I'm in a bit of a bind. I have a unique tourney army, and have room for ONE of the following. 

Chalice of dark rain
of
Feedback scroll.

While everyone knows of the 'feedback scroll' the Chalice makes enemy ballistic skill lower and their warmachines make a check to function. One use.

so that being said, I'm using 2 lvl 1's and one lvl 4 shaman for lots of miasma and 2 blocks of gors, 1 block of bestigors and some support roaming around.

While vulnerable to mass gun lines, the chalice could help...for one turn.
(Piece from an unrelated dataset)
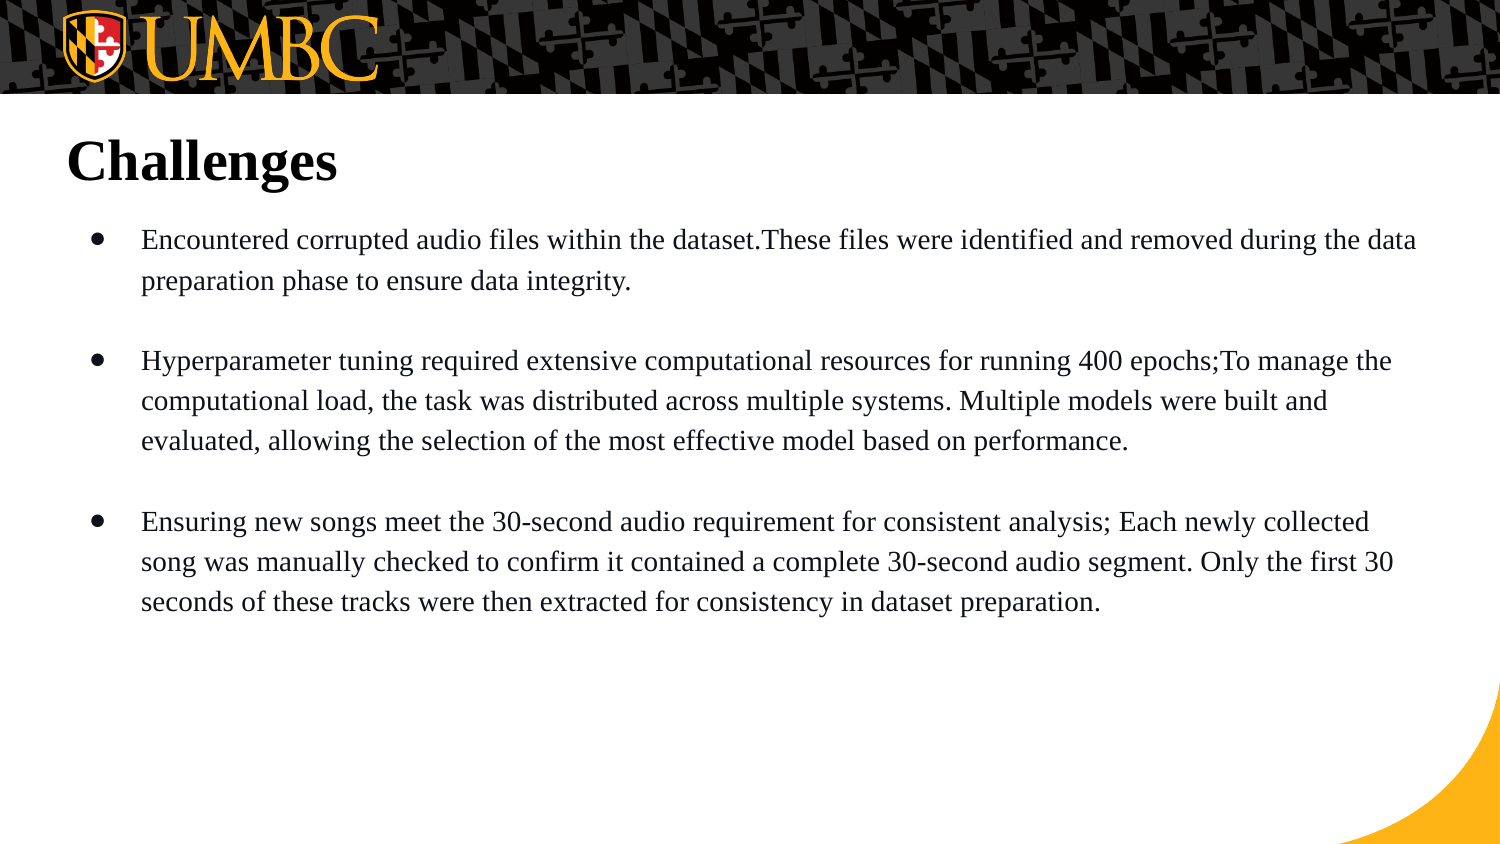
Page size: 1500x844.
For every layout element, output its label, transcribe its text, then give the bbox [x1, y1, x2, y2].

Now not every army will have gunlines, and even then may make their checks vs. the chalice.

would a feed back be better choice? 

I could HOPEFULLY gain magic dominance over their casters while waiting for a powerful spell to come my way. (dwellers etc) and then use it.


your call
CHOICE 1= CHALICE OF DARK RAIN
Choice 2= FEEDBACK SCROLL


----------



## sybarite (Aug 10, 2009)

hey mate,
l would take what ever you think will have the most use in each army.

for example 

vs Dwarfs feedback scroll is useless on the other hand if you vs something like Chaos the Chalice of dark rain becomes useless.

so in the end if you think you are going to be vsing only empire and dwarfs take Chalice of dark rain on the other hand if you think there's going to be a lot of chaos and lets say Vampire counts take feed back


----------



## blackspine (Jun 9, 2010)

yeah....
out of 23 armies entered, only 2 dwarves, 1 empire.
feedback it is.


----------



## sybarite (Aug 10, 2009)

blackspine said:


> yeah....
> out of 23 armies entered, only 2 dwarves, 1 empire.
> feedback it is.


really? :shok:
well then yea take feed back and hope you don't get any of thoese 3 in the 1st round.


----------